Project design and evaluations were reduced to a farce by the incompetence of Bank staff and consultants. P K Sen, former director of Project Tiger, estimates consultancies and Bank overheads consumed 45 per cent of project funds. Five years later, other than a laughably self-congratulatory documentary film made by a consultant--and stumps of illegally felled trees and bleached elephant bones in the forest--there is little to show for the 'expertise' and 'innovative models' the Bank inflicted on the unsuspecting tigers.
World Bank's apologists will shrug all this off as a failure unique to Nagarahole, claiming Bank's conservation approach has worked wonderfully at other iedp sites. However, straws in the wind suggest that much the same thing happened elsewhere too.
The report of the Comptroller and Auditor General of India for 2006 severely criticized the project, specifically mentioning irregularities to the tune of Rs 120 million detected in the village ecodevelopment schemes at Buxa, Gir, Pench and Nagarahole reserves.
A sincere official who refused to partake in this bonanza was hounded out of Ranthambhore.
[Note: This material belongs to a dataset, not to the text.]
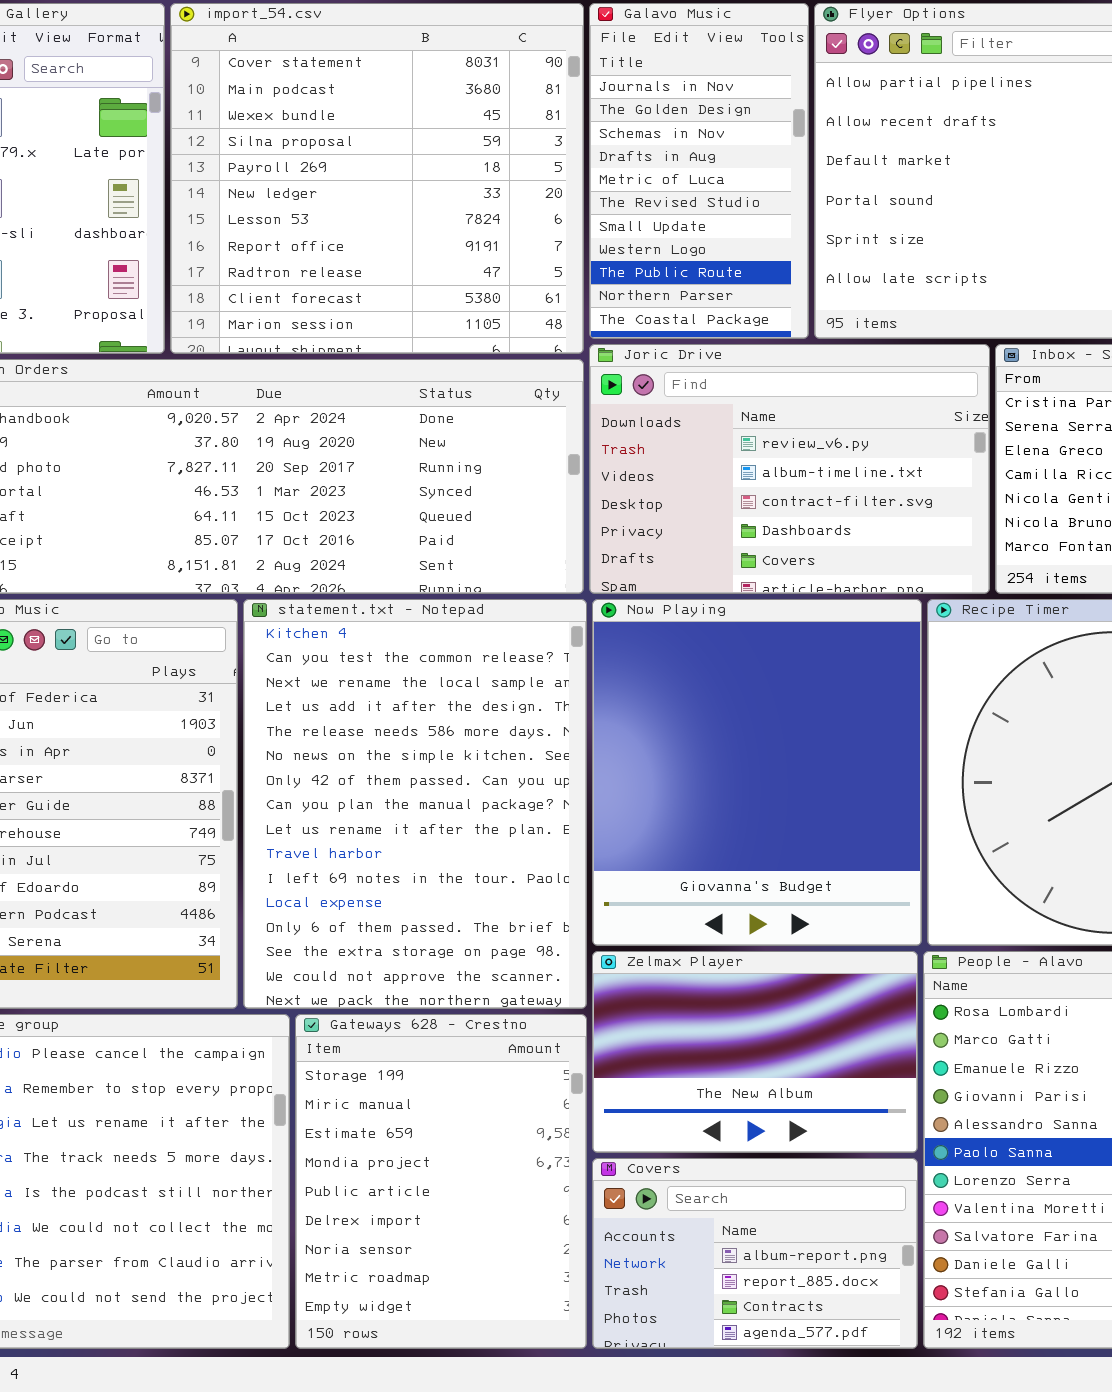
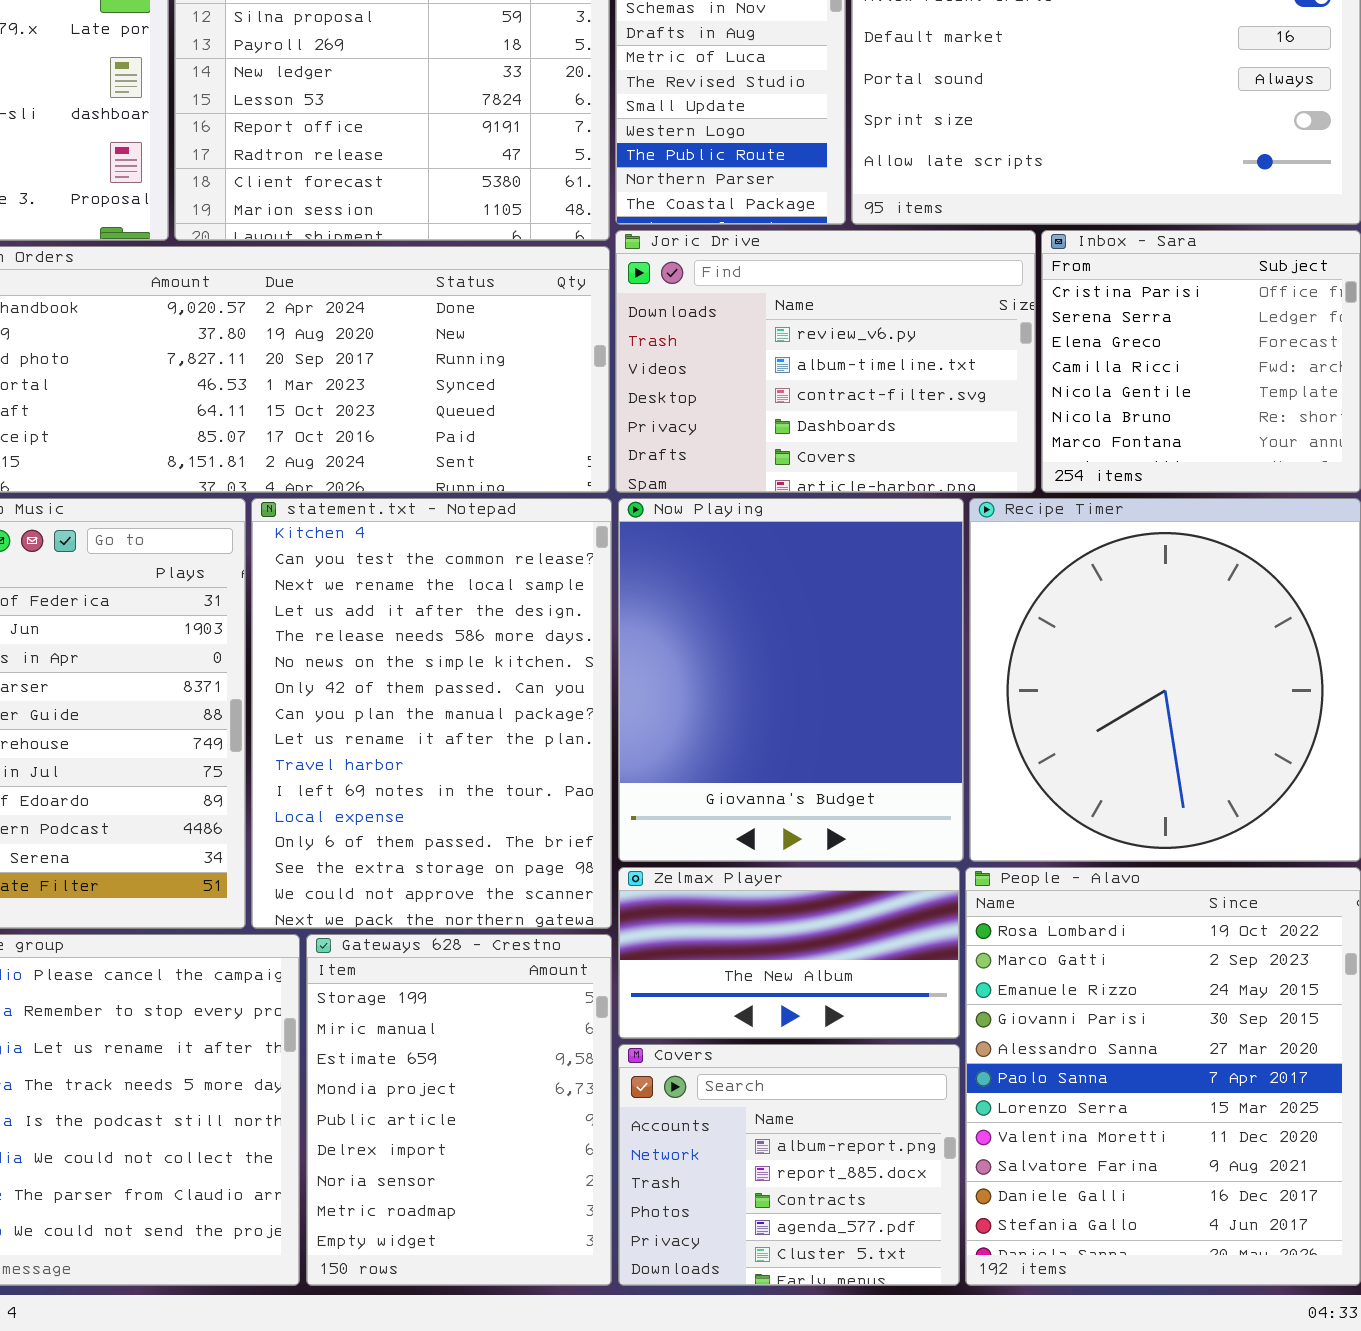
Zelmax Player: [592,951,918,1153] -> [618,867,960,1039], resized
Covers: [592,1158,918,1349] -> [618,1044,960,1286], resized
Even in the Periyar project--which is a poster boy for the iedp --all is not well according to a study by Sanjay Gubbi from Wildlife Conservation Society: negative human impacts, which the project hoped to reduce, are mounting.
There is little evidence of increased public support for conservation. Assessment of another Bank project, in Kalakkad-Mundanthurai by Arjunan of Pondicherry University, shows the same pattern. Therefore, the World Bank's claims about the special expertise it will bring to tiger conservation rings somewhat hollow.
The government must consult widely and reflect seriously about the Bank's tiger initiative. At least one thing has changed since iedp swept through last time: the robust Indian economy can now afford to save the national animal without recourse to huge international loans. Acting on the Tiger Task Force's recommendations, the Prime Minister has ensured there is enough money--Rs 6,000 million in the current plan--for protecting tigers.
The real challenge lies in spending the money wisely, resisting temptations of the World Bank's 'convening power' and 'expertise'.